[DIRECTIONS] Write what follows the piece on the committee's call for smart regulation of virtual currencies and distributed ledger technology, starting right after its last sentence.

[SELECTED EXTRACT]
========================================

COMMITTEE ON ECONOMIC AND MONETARY AFFAIRS CALLS FOR SMART REGULATION OF VIRTUAL CURRENCIES AND DISTRIBUTED LEDGER TECHNOLOGIES

The draft motion of the Committee on Economic and Monetary Affairs (CEMA) for a European Parliament Resolution on virtual currencies (VCs) and distributed ledger technology (DLT) 2 calls for “smart regulation fostering innovation and safeguarding integrity, while taking seriously the regulatory challenges that the widespread use of virtual currencies and DLT might pose”. CEMA notes that existing legislation3 is likely to apply in line with the activities carried out, irrespective of the use of underlying technology and recommends:

− including VC exchange platforms in the anti-money laundering directive; 4

− reviewing EU legislation on payments (payment services directive and electronic money directive) in light of new technological developments including virtual currencies and DLT;

− creating an EU taskforce to provide the necessary technical and regulatory expertise to support the relevant public actors and, where appropriate, recommending regulatory measures and addressing consumer protection issues and systemic challenges; and

− exploring the need for a legislative proposal as to VCs and other DLT scheme actors. CEMA’s motion demonstrates that policymakers across the globe are developing a keen interest in the opportunities and risks associated with these new technologies.

========================================

[MATERIAL SUPPLIED]
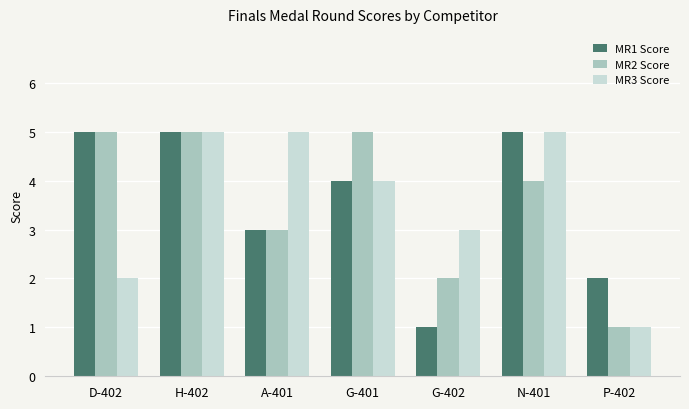

How many values in the MR1 Score series are below 4?

3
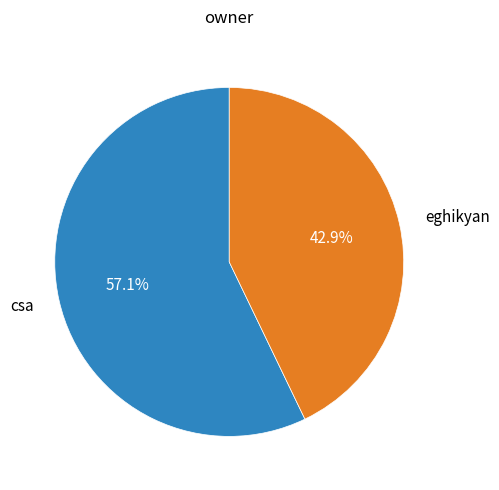

Is it true that csa is 45% of the pie?

False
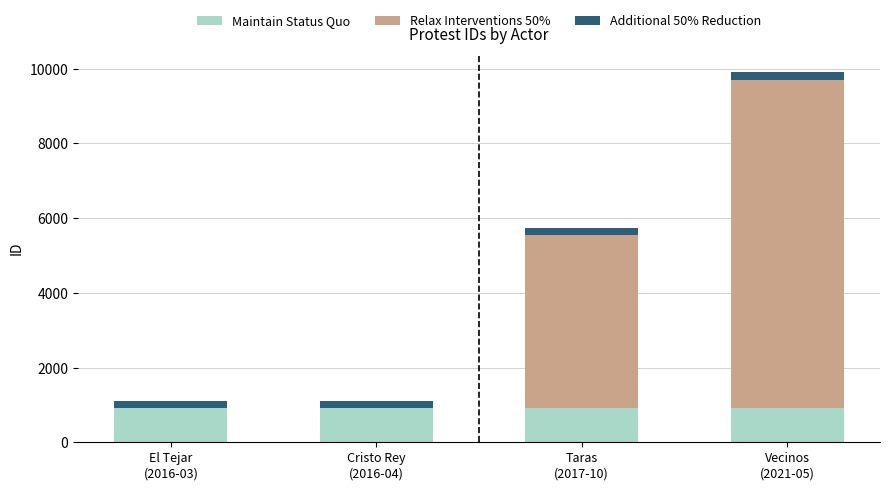

What are all the series names shown in the legend?

Maintain Status Quo, Relax Interventions 50%, Additional 50% Reduction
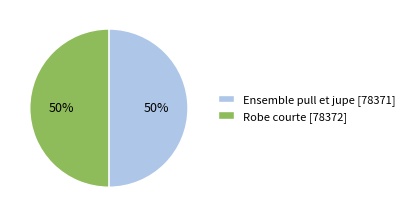

Approximately how many times larger is the value at Ensemble pull et jupe compared to Robe courte?

1.0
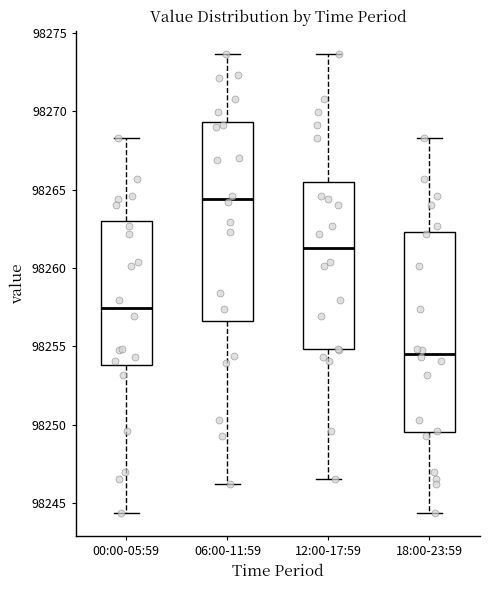

Reading left to right, transcribe this box plot: for each box, give where its median line is, the range the box spans, and where its two whiskers end, as read against the y-axis. The values are not printed on the chart, so give them approximately, as read against the axis.

00:00-05:59: median 98257.5, box 98254.0 to 98263.0, whiskers 98244.5 to 98268.5
06:00-11:59: median 98264.5, box 98256.5 to 98269.5, whiskers 98246.0 to 98273.5
12:00-17:59: median 98261.5, box 98255.0 to 98265.5, whiskers 98246.5 to 98273.5
18:00-23:59: median 98254.5, box 98249.5 to 98262.5, whiskers 98244.5 to 98268.5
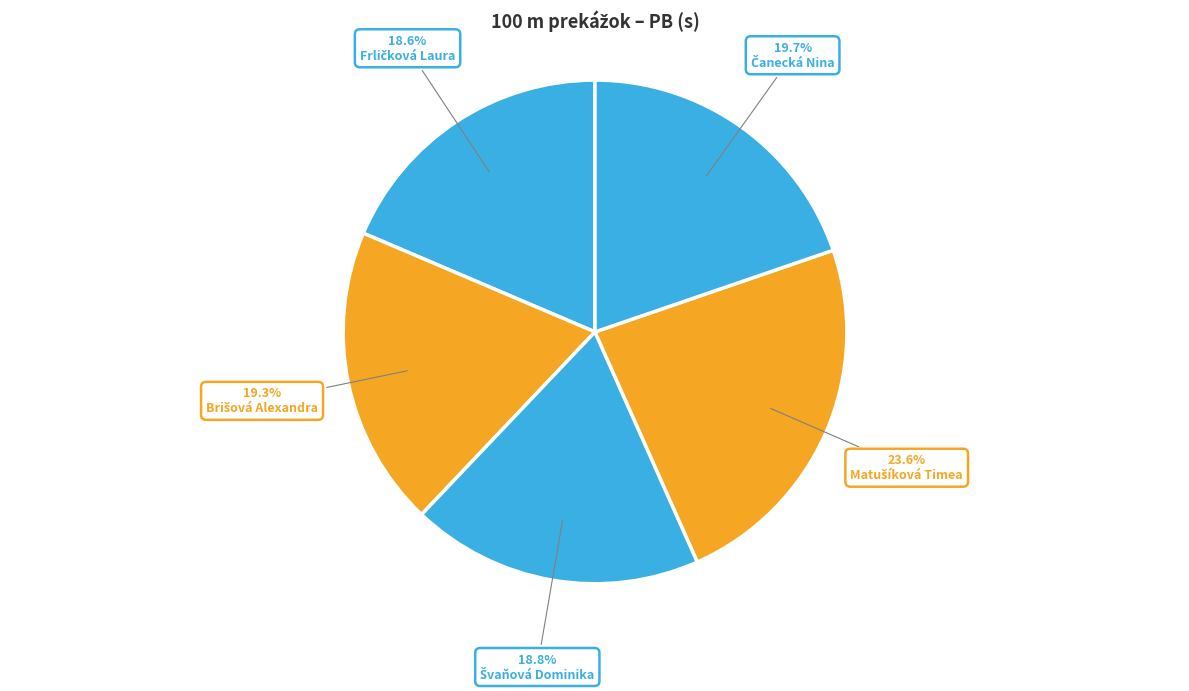

Rank the categories by value from lowest to highest.

Frličková Laura, Švaňová Dominika, Brišová Alexandra, Čanecká Nina, Matušíková Timea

========================================

[TASK ANSWER]
1 The term “trust machine” was used in the Economist’s leader of 31 October 2015.

2 Draft Report on virtual currencies (2016/2007(INI)) Committee on Economic and Monetary Affairs, Rapporteur: Jakob von Weizsäcker, 23 February 2016. Note that the report currently has still has the status of a draft. Once a draft report has been presented to the committee, members are given the chance to propose amendments before a certain deadline. The amendments will then be discussed and voted upon in the committee. Once a draft report has been amended and a final vote taken, it becomes a report and will then be presented in the plenary session.

3 For example EMIR, CSDR, SFD, MiFID/MiFIR, UCTIs and AIFMD.

4 Directive (EU) 2015/849 of the European Parliament and of the Council of 20 May 2015 on the prevention of the use of the financial system for the purposes of money laundering or terrorist financing, amending Regulation (EU) No 648/2012 of the European Parliament and of the Council, and repealing Directive 2005/60/EC of the European Parliament and of the Council and Commission Directive 2006/70/EC (Text with EEA relevance).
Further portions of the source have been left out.